In het openbaar bestuur in het algemeen, maar ook bij de ministeries apart, zijn de twee hoogste posten in de hiërarchie (« top managers » en « management- en staffuncties ») bijna uitsluitend mannelijk (behalve bij de basistaken in de ministeries). Bovendien zijn vrouwen van universitair niveau (niveau A) afhankelijk van de specifieke dienst soms zwaar ondervertegenwoordgid (zie bijlage).
Artikel 11bis van de Grondwet bepaalt : « De wet, het decreet of de in artikel 134 bedoelde regel waarborgen voor vrouwen en mannen de gelijke uitoefening van hun rechten en vrijheden, en bevorderen meer bepaald hun gelijke toegang tot de door verkiezing verkregen mandaten en de openbare mandaten. »
Teneinde dit artikel na te leven en de grote verschillen tussen de diverse diensten in het openbaar bestuur indachtig, wensen wij de harmonie te herstellen door een quotum in te stellen waarbij ten minste 40 % van de leden van het andere geslacht moeten zijn dan de overige leden, voor de functies met verantwoordelijkheid in de besluitvormingsorganen van alle federale overheidsdiensten, programmatorische overheidsdiensten, openbare instellingen van sociale zekerheid, federale wetenschappelijke instellingen, instellingen van openbaar nut en het ministerie van Defensie.
Er zijn ook dringende maatregelen nodig om werk en privé-leven te verzoenen omdat in het hele openbare ambt gemiddeld meer vrouwen in de leeftijdscategorie tussen 20 en 39 jaar in niveau A aanwezig zijn, en het jammer zou zijn dat het moederschap een eind zou maken aan de carrièrewens van deze vrouwen.
Aangezien vrouwen slecht vertegenwoordigd zijn bij de besluitvormingsorganen van de Centrale Bank, van andere economische overheidsbedrijven maar ook van particuliere bedrijven, wensen wij op te leggen dat de raad van bestuur en het directiecomité van alle economische overheidsbedrijven zo moeten worden samengesteld dat ten minste 40 % van hun leden van het andere geslacht is dan de andere leden.
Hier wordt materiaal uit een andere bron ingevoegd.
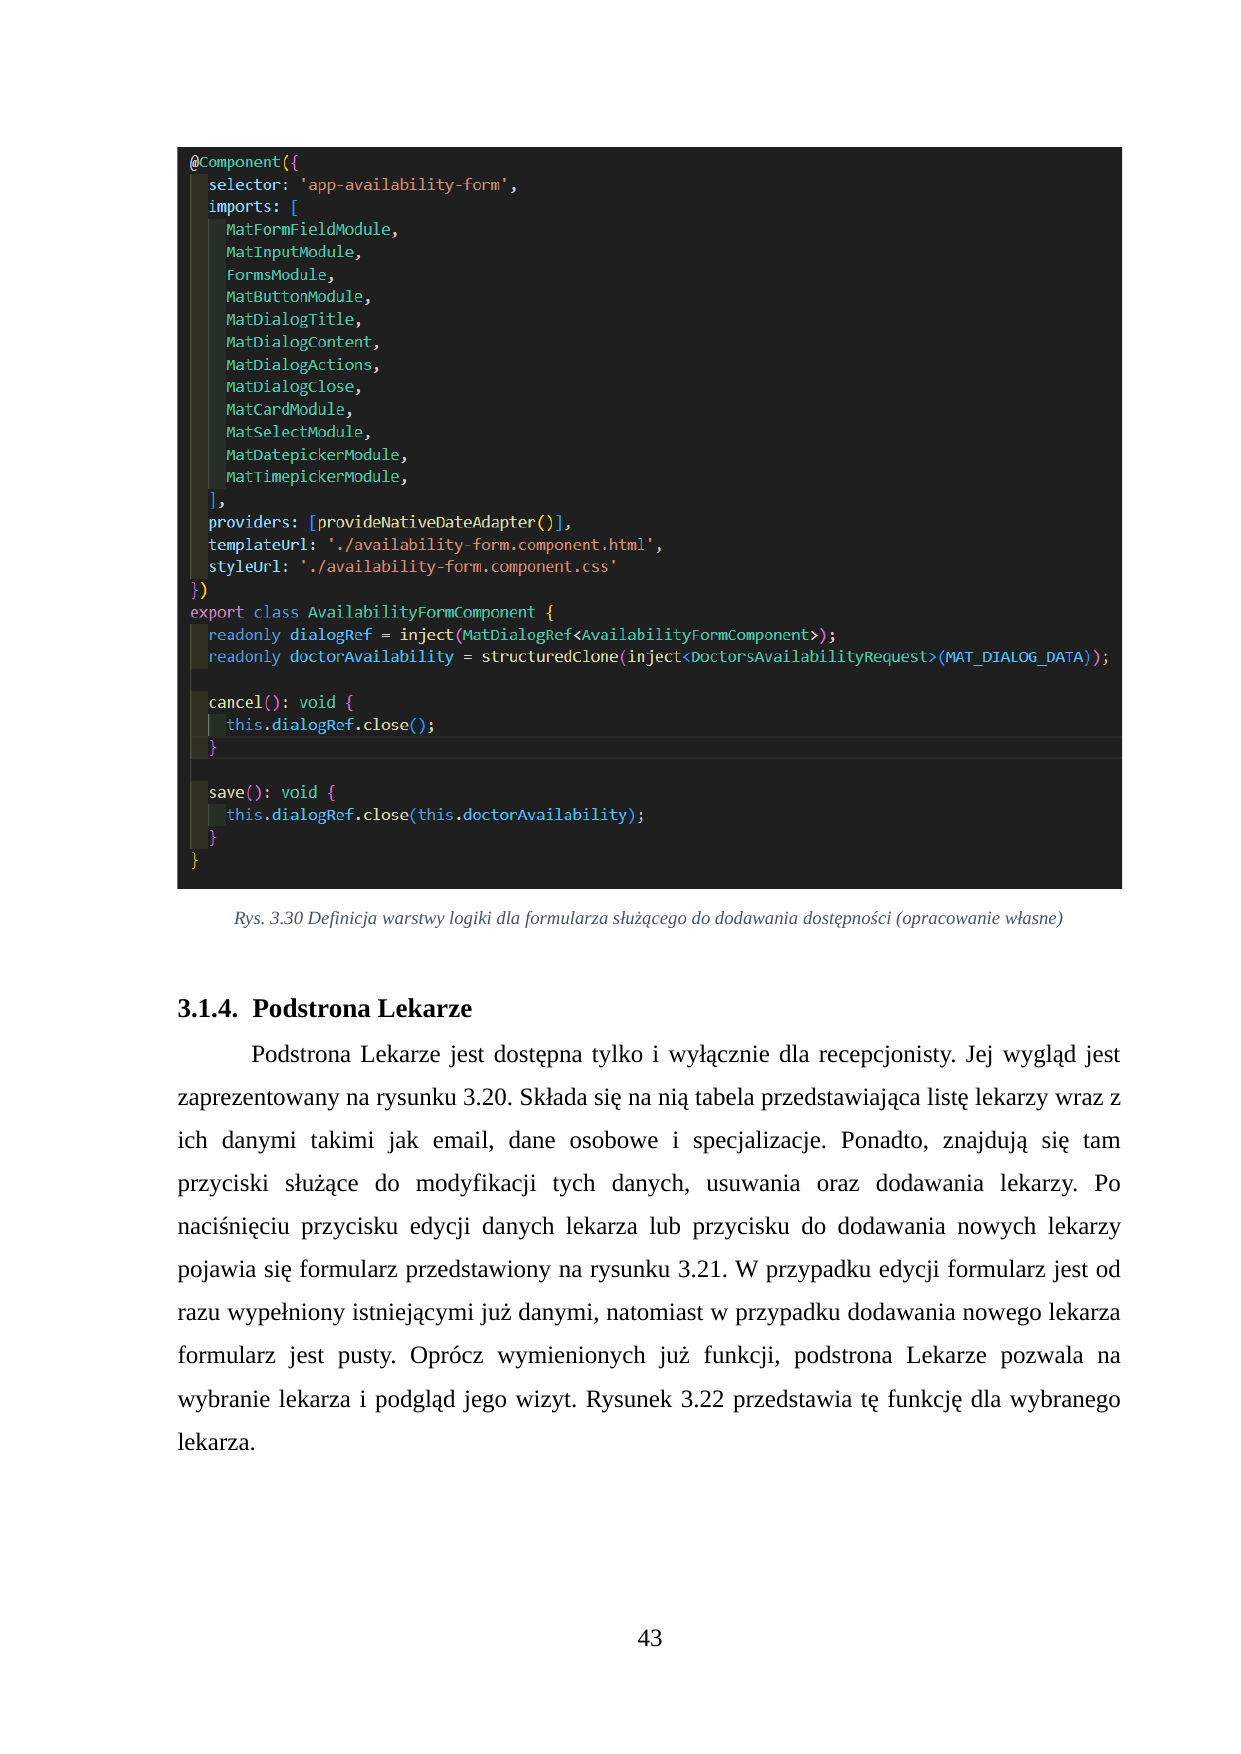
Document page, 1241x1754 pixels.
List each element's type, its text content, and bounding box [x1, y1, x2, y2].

picture [177, 147, 1123, 889]
text Rys. . Definicja warstwy logiki dla formularza służącego do dodawania dostępności (opracowanie własne) [177, 907, 1122, 929]
text Podstrona Lekarze jest dostępna tylko i wyłącznie dla recepcjonisty. Jej wygląd jest zaprezentowany na rysunku 3.20. Składa się na nią tabela przedstawiająca listę lekarzy wraz z ich danymi takimi jak email, dane osobowe i specjalizacje. Ponadto, znajdują się tam przyciski służące do modyfikacji tych danych, usuwania oraz dodawania lekarzy. Po naciśnięciu przycisku edycji danych lekarza lub przycisku do dodawania nowych lekarzy pojawia się formularz przedstawiony na rysunku 3.21. W przypadku edycji formularz jest od razu wypełniony istniejącymi już danymi, natomiast w przypadku dodawania nowego lekarza formularz jest pusty. Oprócz wymienionych już funkcji, podstrona Lekarze pozwala na wybranie lekarza i podgląd jego wizyt. Rysunek 3.22 przedstawia tę funkcję dla wybranego lekarza. [177, 1039, 1122, 1456]
subtitle Podstrona Lekarze [177, 992, 1122, 1023]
Op die manier hopen wij dat deze praktijk zal worden gevolgd door de particuliere ondernemingen.
Wij bedoelen hier de economische overheidsbedrijven als gedefinieerd door het Europees Hof van Justitie (43) , namelijk alle organen die een commerciële en economische activiteit uitoefenen waarin de overheid rechtstreeks of onrechtstreeks de meerderheid van het geplaatste kapitaal bezit, beschikt over de meerderheid van de stemmen die verbonden zijn met de uitgegeven aandelen, of meer dan de helft van de leden van het bestuurs-, directie- of toezichtsorgaan kan aanwijzen. De autonome overheidsbedrijven bedoeld bij de wet van 21 maart 1991 betreffende de hervorming van sommige economische overheidsbedrijven worden hier dus eveneens bedoeld.
Er moeten ook heel wat inspanningen worden geleverd inzake de universiteitsprofessoren. Daarom wensen wij dat de federale ministers trachten een overlegd partnerschap tot stand te brengen met de gemeenschapsministers om zo tot een beter evenwicht te komen inzake de aanwezigheid van vrouwen op de hoogste posten van de instellingen voor hoger onderwijs.
Ten slotte is ook een evolutie noodzakelijk inzake de aanwezigheid van vrouwen in de besluitvormingsorganen van de sociale partners. Daartoe stelt dit voorstel een quotum in waarbij 40 % van de leden van het andere geslacht moeten zijn dan de overige leden binnen de beheers- en directieorganen.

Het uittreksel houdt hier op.